Sem querer, o poeta acaba suscitando uma questão que tem inquietado filosófos, teológos e estudiosos do ocultismo: apesar de solicitar a ajuda divina, estranhamente quem vem em auxílio do velho Braz é o próprio Diabo, que o redator do livro bíblico de Jó inclui entre os filhos de Deus. É visível também, a influência medieval, desde as crenças populares do período até aquelas sistematizadas em tratados teológicos, de que o Diabo é um instrumento de Deus para testar a fidelidade do homem. A chegada do Tinhoso é assim descrita:
Num dia de sexta-feira
O velho estava sentado
Quando foi chegando um negro
De cabelo aguaribado
Para o velho disse assim:
- A tua vida é ruim
vou te fazer melhorado.
A citação da sexta-feira, considerado pelos ocultistas como um dia funesto, não é fortuita. Mas uma vez, o Diabo é identificado como “um negro de cabelo aguaribado”, o que reforçaria a tese de que há preconceitos por parte de determinados poetas populares, embora tanto neste caso como no anterior, o livreto se origina de um conto popular que o poeta adapta para o cordel, sem intencionalidade de suscitar maiores polêmicas . A descrição física torna-se pormenorizada quando o Diabo se prepara para a primeira tarefa e imposta pelo velho: “um cercado / com estaca de primeira/ e com arame farpado”. Proposta esta bem modesta, aliás, se comparada à da primeira estória analisada:
O negro chegou a tarde
Mais preto do que carvão
Com o cabelo assanhado
Com a foice na mão
Disse: - O cercado está feito
Pra tudo precisa jeito
Tem boi que só no sertão.
A segunda tarefa, a construção de um açude, é cumprida sem embaraços: Mais uma característica do Diabo, a expiração ígnea, é ressaltada:
Chegou no dito lugar
Agarrou a ferramenta
Dava pancada no chão
Saindo fogo da venta
Aquele negro infeliz
Ainda tem gente que diz
Que o Diabo não atenta.
A terceira tarefa, diferentemente das anteriores, demora mais tempo para ser concluída, devido ao grau de dificuldade: “cem casas modernas/ para residir doutores” para abrigar os seus “moradores” (agregados?):
O negro com oito dias
Já tinha feito uma praça
Casas modernas, bem feitas
Todas elas com vidraça
O negro muito contente
Porém estava inocente
Que trabalhava de graça.
À medida que o Diabo executava as tarefas, tentava colher do velho o sangue com que selaria o pacto. Este conseguia sempre se desvencilhar até a última tarefa, impossível de ser realizada pelo anjo maldito, pois, como na estória, anterior, evocava o sacríficio com que o seu arquiinimigo redimiu a humanidade:
Disse o velho ao negro:
- Preste atenção a mim
vá amolar a sua foice
e roce aquele capim
que tem dentro do cercado
o negro ficou zangado
achando a coisa ruim.
Porque no dito capim
Tinha uma cruz enfincada
A cruz lá já era antiga
De um mato bem rodeada
E o velho já sabia
Que o Diabo perdia
Por causa da cruz sagrada.
O poeta popular aproveita o medo que o Diabo tem da cruz para expor sua veia picaresca:
O negro se abaixava
Um pouco desconfiado
Pisando devagarinho
Com pescoço estirado
Quando viu a cruz pulou
Do salto que deu quebrou
O que tinha pendurado.
O Diabo, por fim, reconhece a derrota. O autor, no final do folheto, invoca o nome de Deus, como que se precavendo por ter narrado uma estória sobre a sinistra personagem, mesmo que esta tenha sido derrotada em seu objetivo maior: a conquista de uma alma.

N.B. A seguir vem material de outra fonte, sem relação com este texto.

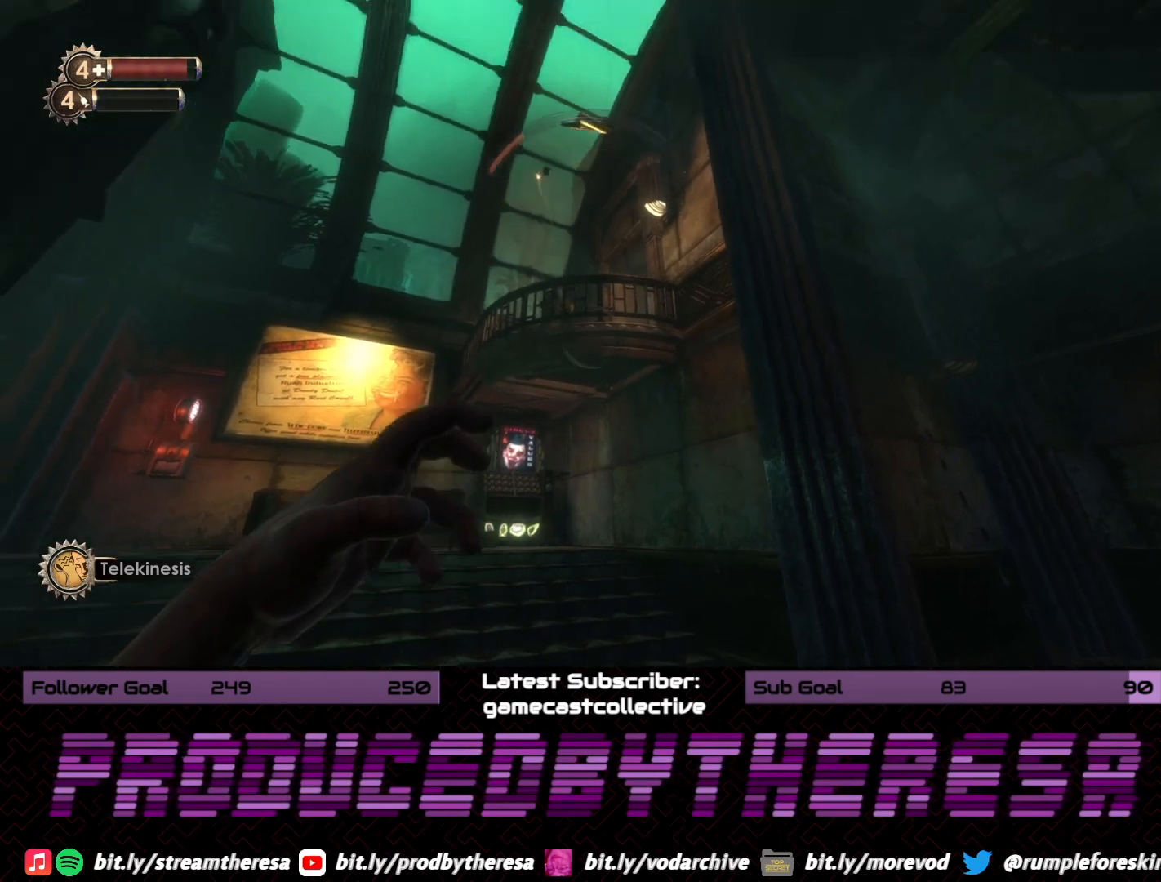
{"dt_ms": 500, "buttons": ["L2"], "left_stick": "center", "right_stick": "left", "events": [[33, "left_stick", "center"], [50, "L2", "down"], [67, "right_stick", "center"], [383, "right_stick", "left"]]}
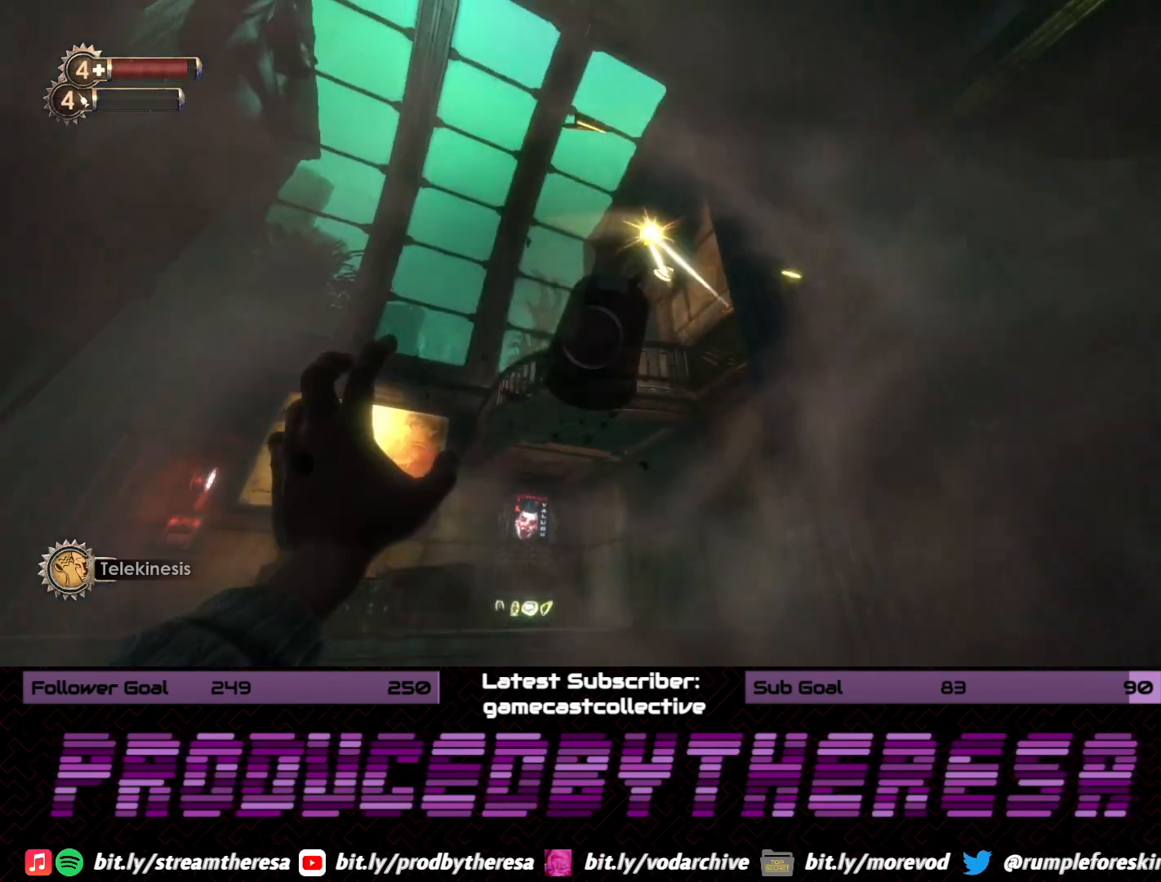
{"dt_ms": 500, "buttons": ["L2"], "left_stick": "center", "right_stick": "center", "events": [[50, "right_stick", "center"], [67, "left_stick", "up"], [367, "left_stick", "center"]]}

O Diabo pode ser vencido, a Morte, não
Câmara Cascudo no intróito aos Contos Tradicionais do Brasil, assim se refere ao ciclo do demônio logrado analisado neste capítulo: “ Todos os contos ou disputas em verso em que o demônio intervem perde a aposta e é derrotado” (, p. 21). Ao contrário, a Morte aparece, na novelística popular, invencível, embora possa ser provisoriamente ludibriada, como no mito grego de Sísifo. Sobre o Ciclo da Morte, escreve ainda mestre Câmara Cascudo:
Nos contos em que aparece o Diabo este perde
infalivelmente. A Morte, ao contrário, vence.

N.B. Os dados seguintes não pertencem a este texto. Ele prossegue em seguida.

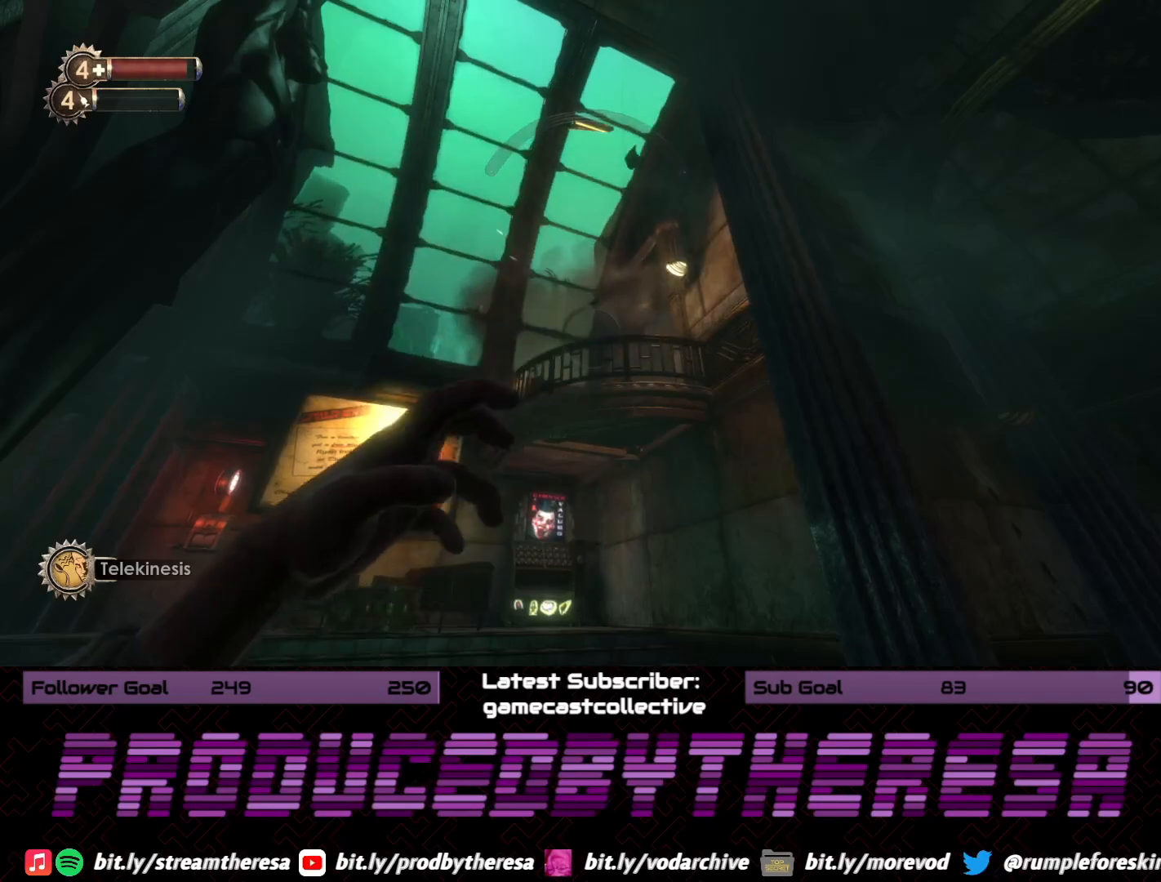
{"dt_ms": 500, "buttons": [], "left_stick": "down", "right_stick": "center", "events": [[167, "left_stick", "down"], [200, "right_stick", "up"], [350, "right_stick", "center"]]}
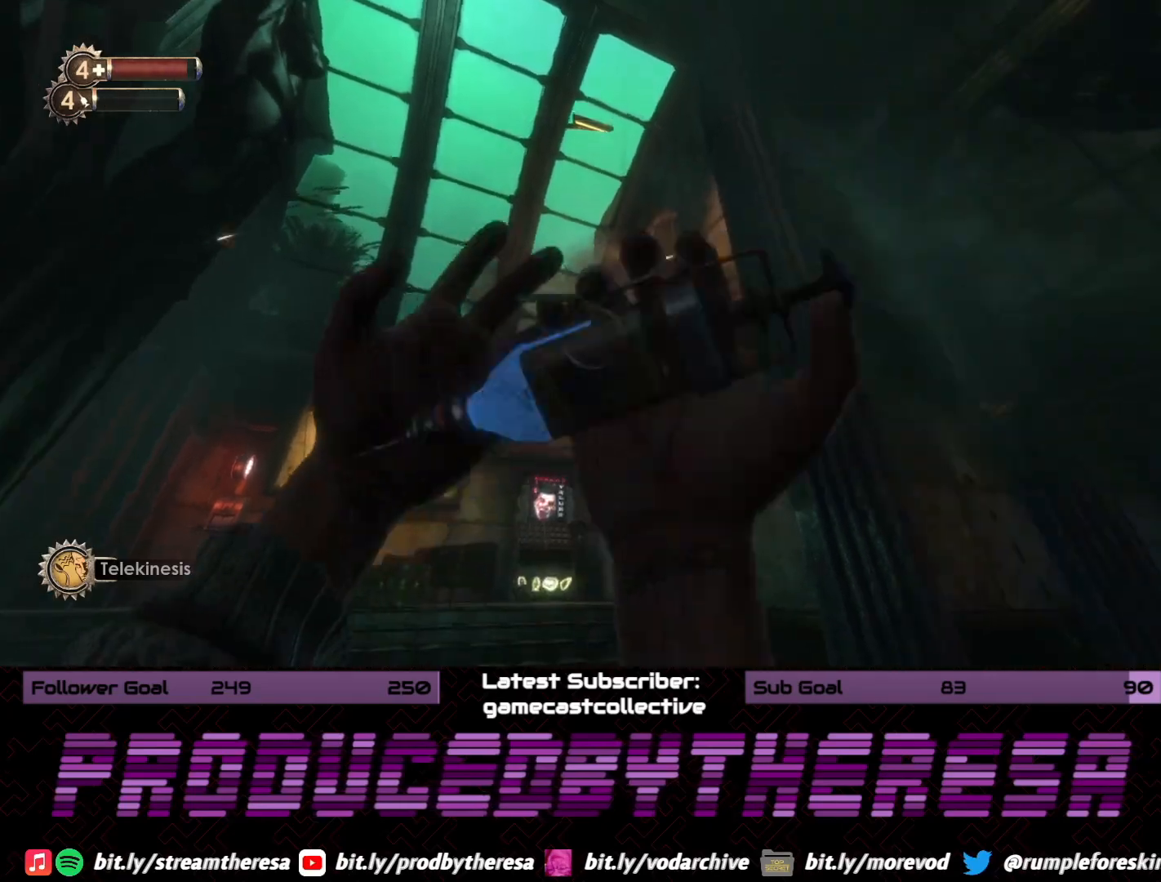
{"dt_ms": 500, "buttons": [], "left_stick": "down", "right_stick": "up-right", "events": [[50, "right_stick", "up"], [233, "right_stick", "center"], [417, "right_stick", "up-right"]]}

debalde o homem procura enganar,
utilizando todos os recursos da inteligência, o pagamento
fatal da dívida. (Idem, p. 22)
Antônio Teodoro dos Santos teve a ventura de versar, ou seja verter para a literatura de cordel, a estória (história, para os vates populares) de João Soldado , conhecida de muitos estudiosos e dos irmãos Grimm, que a recolheram na Alemanha, há cerca de dois séculos. Há uma versão mais antiga, O Diabo e o Soldado, escrita por Firmino Teixeira do Amaral e publicada pela extinta Editora Guajarina, de Belém do Pará. A versão de Teodoro situa o soldado na Palestina, onde, futuramente, ele irá se encontrar com o próprio Jesus Cristo:
João Soldado se criou
Na terra da Palestina
Ficou órfão logo cedo
Foi bem triste a sua sina
Mas porém foi coroado
Por uma estrela divina.
João, então, resolve “assentar praça”, contudo a sua honestidade impede que faça carreira na polícia; a crítica é sutil e, infelizmente, atual:
O que é certo que João
Na vida não fez carreira
Somente por um motivo
De não pegar na chaleira
Até que saiu da praça
Limpo sem eira nem beira.
Após vinte e quatro anos de bons serviços, João recebe como soldo “uma farda/ quatro vinténs e um pão/ um capacete rasgado/ e um par de botinão”. Voltando para a casa, João tem um encontro que mudará, para sempre, a sua vida: dois mendigos lhe pedem uma esmola e recebem uma parte do pão; por mais três vezes eles aparecerão até que João lhes entregue “o último dinheiro”. Aí há a revelação:
Aqueles dois mendicantes
Eram São Pedro e Jesus
Quando andavam neste mundo
Trazendo a divina luz
Provando os bons corações
Com sua pesada cruz
Em retribuição à boa ação, Jesus se mostra disposto a satisfazer qualquer pedido de João. São Pedro, então, instiga-o a pedir a salvação de sua alma, mas ele acaba fazendo outro pedido:
... Peço ao mestre que me dê
Uma força divinal
De tudo quanto eu mandar
Entre aqui no meu bornal.
O dilema de João Soldado – escolher entre a salvação e a possibilidade de gozo no plano material – está presente em outras adaptações pertencentes ao mesmo ciclo. A título de comparação analisemos algumas delas.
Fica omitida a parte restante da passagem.